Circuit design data
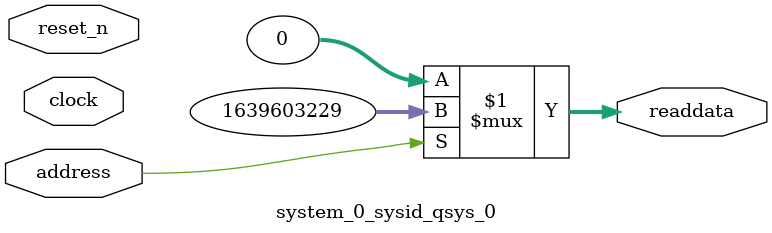
<source format=v>

`timescale 1ns / 1ps
// synthesis translate_on

// turn off superfluous verilog processor warnings 
// altera message_level Level1 
// altera message_off 10034 10035 10036 10037 10230 10240 10030 

module system_0_sysid_qsys_0 (
               // inputs:
                address,
                clock,
                reset_n,

               // outputs:
                readdata
             )
;

  output  [ 31: 0] readdata;
  input            address;
  input            clock;
  input            reset_n;

  wire    [ 31: 0] readdata;
  //control_slave, which is an e_avalon_slave
  assign readdata = address ? 1639603229 : 0;

endmodule




</source>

■ **TASK INSTRUCTIONS**
Every line in the data above that contains "address" needs to be copied.

■ **ANSWER BOX**
                address,
  input            address;
  assign readdata = address ? 1639603229 : 0;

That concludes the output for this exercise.